New Linux rootkit leverages GPUs for stealth


A team of developers has created a rootkit for Linux systems that uses the processing power and memory of graphics cards instead of CPUs in order to remain hidden.

The rootkit, called Jellyfish, is a proof of concept designed to demonstrate that completely running malware on GPUs (graphics processing units) is a viable option. This is possible because dedicated graphics cards have their own processors and RAM.

Such threats could be more sinister than traditional malware programs, according to the Jellyfish developers. For one, there are no tools to analyze GPU malware, they said.

Also, such rootkits can snoop on the host’s primary memory, which is used by most other programs, via DMA (direct memory access). This feature allows hardware components to read the main system memory without going through the CPU, making such operations harder to detect.

Additionally, the malicious GPU memory persists even after the system is shut down, the Jellyfish developers said on their GitHub page.
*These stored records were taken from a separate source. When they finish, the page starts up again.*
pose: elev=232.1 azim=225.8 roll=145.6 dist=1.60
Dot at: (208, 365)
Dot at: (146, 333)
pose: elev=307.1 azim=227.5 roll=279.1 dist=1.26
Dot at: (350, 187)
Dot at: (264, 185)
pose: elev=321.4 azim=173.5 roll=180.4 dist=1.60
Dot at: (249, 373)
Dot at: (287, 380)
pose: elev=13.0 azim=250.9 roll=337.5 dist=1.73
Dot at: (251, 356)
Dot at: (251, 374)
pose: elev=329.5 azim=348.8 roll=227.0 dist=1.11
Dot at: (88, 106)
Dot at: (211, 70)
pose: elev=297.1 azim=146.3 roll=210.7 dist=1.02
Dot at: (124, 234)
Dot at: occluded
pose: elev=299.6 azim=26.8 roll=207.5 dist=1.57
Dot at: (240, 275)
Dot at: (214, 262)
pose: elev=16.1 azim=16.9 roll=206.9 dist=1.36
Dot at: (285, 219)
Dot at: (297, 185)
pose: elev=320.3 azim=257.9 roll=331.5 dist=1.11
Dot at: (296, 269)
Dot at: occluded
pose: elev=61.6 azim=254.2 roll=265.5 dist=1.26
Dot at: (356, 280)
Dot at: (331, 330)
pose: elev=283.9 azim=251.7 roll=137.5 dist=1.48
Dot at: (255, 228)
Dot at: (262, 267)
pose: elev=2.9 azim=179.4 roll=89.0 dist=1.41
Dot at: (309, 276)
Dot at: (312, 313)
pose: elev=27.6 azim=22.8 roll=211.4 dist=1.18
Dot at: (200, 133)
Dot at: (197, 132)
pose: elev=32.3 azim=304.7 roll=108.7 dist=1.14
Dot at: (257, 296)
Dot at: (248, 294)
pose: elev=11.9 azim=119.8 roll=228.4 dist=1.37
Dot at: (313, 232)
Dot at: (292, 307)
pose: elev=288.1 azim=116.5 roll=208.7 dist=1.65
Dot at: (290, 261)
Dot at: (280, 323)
The rootkit code uses the OpenCL API developed by the Kronos Group, a consortium of GPU vendors and other companies that develops open standards. So, in order to function, the OpenCL drivers need to be installed on the targeted system.

Jellyfish currently works with AMD and Nvidia graphics cards, but Intel cards are also supported through the AMD APP SDK, a software development kit that allows GPUs to be used for accelerating applications.

GPUs perform mathematical calculations faster than CPUs, which is why some malware programs already leverage their computing power, for example, to mine Bitcoin cryptocurrency. However, those malicious programs do not run completely on GPUs like Jellyfish does.

The rootkit’s developers warned that Jellyfish is still a work in progress, so it’s buggy and incomplete. The code is intended to be used for educational purposes only, they said.

The developers also created a separate, GPU-based keylogger called Demon that’s inspired by a 2013 academic research paper titled “You Can Type, but You Can’t Hide: A Stealthy GPU-based Keylogger.”

“We are not associated with the creators of this paper,” the Demon developers said. “We only PoC’d what was described in it, plus a little more.”

Users probably shouldn’t worry about criminals using GPU-based malware just yet, but proof-of-concepts like Jellyfish and Demon could inspire future developments. It’s usually just a matter of time before attacks devised by researchers are adopted by malicious attackers.